Thursday, December 13, 2012

Punjabi Kadhi (Chick pea flour dumplings in yogurt based sauce)

I have tried many different versions of  "Punjabi Kadhi" & failed every time until I was gifted with Sanjeev Kapoor's cook book by one of my Aunts. This turned out to be the best of all and was adapted from Sanjeev Kapoor's Traditional Indian Cuisine-Punjabi cook book. I made a few modifications to the original recipe to suit our taste.


For the Pakore (Dumplings):
3/4 cup Besan (chick pea flour)
1 small onion, chopped
1/4 cup kasoori Methi
1 "ginger, grated
1 tsp chilli powder
salt to taste
oil for deep frying

For the Gravy (Yogurt based Sauce):

1 cup unflavored yogurt
1/4 cup besan (chick pea flour)
1/4 tsp methi seeds (fenugreek seeds)
1/2 tsp jeera (cumin seeds)
1/2 tsp pepper corns
2-3 dried red chillies (byadgi)
1 medium onion, sliced
1 tsp red chilli powder
1 tsp haldi (turmeric powder)
1/2 "ginger, grated
salt to taste

How it's made:

To make the pakore- Mix all ingredients together except oil with half cup water. Mix until smooth, Drop by spoonful into hot oil & deep fry about 6-8 at a time without over crowding. Fry until light golden brown. Drain on paper towel.
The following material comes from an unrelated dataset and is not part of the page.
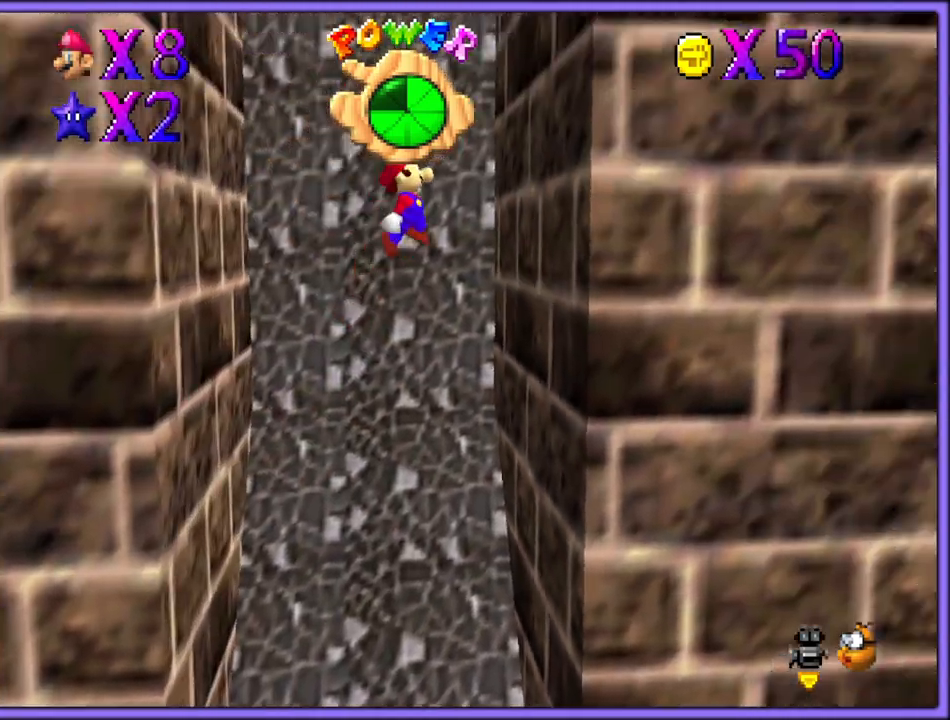
{"buttons": [], "left_stick": "left", "button_events": [[217, "A", "down"], [417, "A", "up"]]}
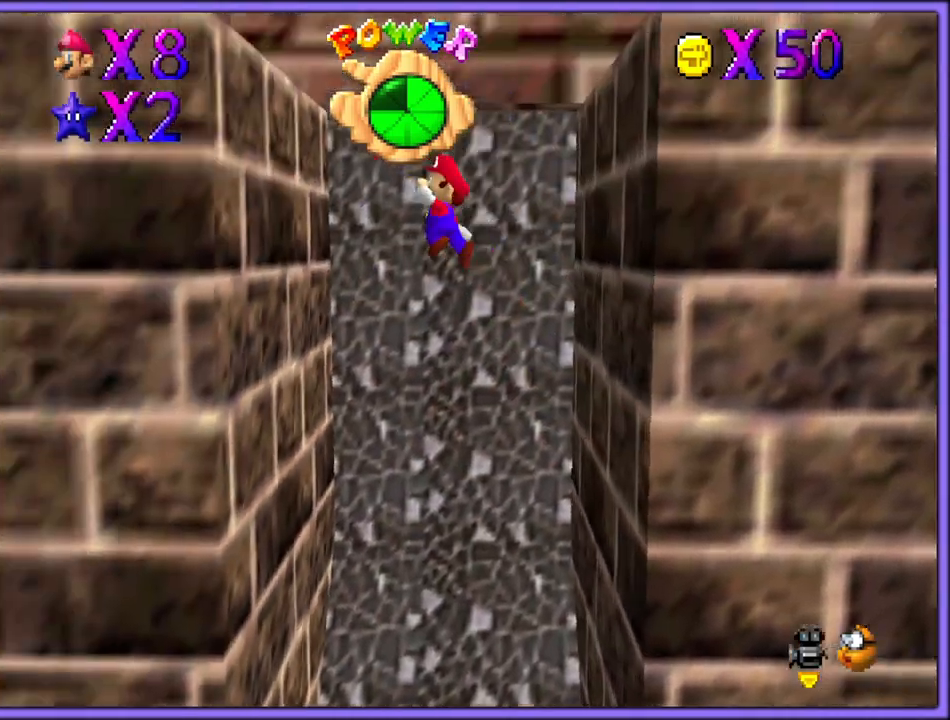
{"buttons": [], "left_stick": "up", "button_events": [[300, "A", "down"], [350, "A", "up"]]}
To make the gravy- Heat oil in a non stick pan. Add methi, jeera, pepper corns & dried red chillies. Fry until red chillies change into a deeper color. Add onions & fry until translucent. In the meantime, whisk yogurt in a bowl. Add besan (chick pea flour) & whisk well to avoid lumps. Add 2 cups water. Add yogurt sauce to onions. Let it boil on low heat. Keep stirring. Add ginger, spice powder and salt to taste. Add fried dumplings & let cook for 5 mins on very low heat. Serve with white rice or roti.